RLM-on-KG: Heuristics First, LLMs When Needed: Adaptive Retrieval Control over Mention Graphs for Scattered Evidence
This paper provides a nuanced understanding of when LLM controllers add value over simpler heuristics in knowledge graph retrieval, which is important for practitioners building grounded QA systems.
RLM-on-KG investigates when LLM-based control outperforms rule-based traversal for knowledge graph exploration in question answering. On GraphRAG-Bench Novel, Gemini 2.0 Flash achieves +2.47 pp F1 over a heuristic baseline but only +0.16 pp over GraphRAG-local; with Claude Haiku 4.5, gains increase to +4.37 pp over heuristic and +2.42 pp over GraphRAG-local.

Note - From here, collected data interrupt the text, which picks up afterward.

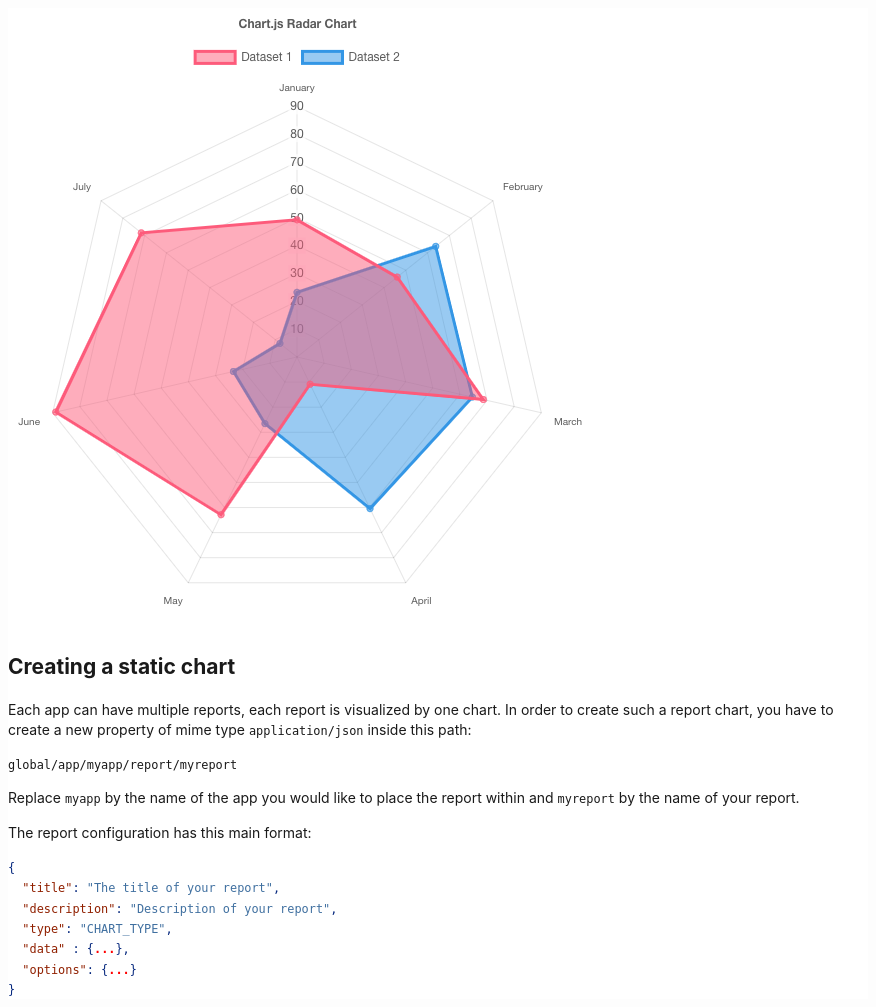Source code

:![](../../img/chartjs_radar.png)

## Creating a static chart

Each app can have multiple reports, each report is visualized by one chart. In order to create such a report chart, you have to create a new property of mime type ``application/json`` inside this path:

```
global/app/myapp/report/myreport
```

Replace ``myapp`` by the name of the app you would like to place the report within and ``myreport`` by the name of your report.

The report configuration has this main format:

```json
{  
  "title": "The title of your report",
  "description": "Description of your report",
  "type": "CHART_TYPE",
  "data" : {...},
  "options": {...}
}
```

When does an LLM controller outperform rule-based traversal for knowledge graph exploration? We study this question through RLM-on-KG, a retrieval system that treats an LLM as an autonomous navigator over an RDF-encoded mention graph for grounded question answering. Unlike GraphRAG pipelines that rely on offline LLM indexing, RLM-on-KG performs entity-first, multi-hop exploration at query time using deterministic graph construction and a fixed tool set. Our central finding is a conditional advantage: the value of LLM control depends on evidence scatter and tool-calling sophistication. The paper's core claim is LLM control versus heuristic traversal, not a generic win over GraphRAG. On GraphRAG-Bench Novel (519 questions), Gemini 2.0 Flash achieves +2.47 pp F1 over a rule-based heuristic baseline (p < 0.0001), but only +0.16 pp over a GraphRAG-local variant (not significant). With a stronger controller, Claude Haiku 4.5, the gain over heuristic grows to +4.37 pp (p < 0.001) and extends to a +2.42 pp significant improvement over GraphRAG-local (p < 0.001). The gain is largest when gold evidence is scattered across 6-10 chunks (+3.21 pp) and smallest for concentrated evidence (+1.85 pp). Cross-scale validation on MuSiQue confirms that the LLM-over-heuristic advantage transfers, with expected attenuation on smaller per-question graphs. The core architectural insight is the separation of candidate discovery from ranking: the LLM adds value through exploration breadth, while final evidence selection is best handled by pure vector re-ranking. Beyond retrieval, exploration traces provide a proposed stress-test harness for structured data quality, yielding diagnostics for coverage, connectivity, provenance, and queryability.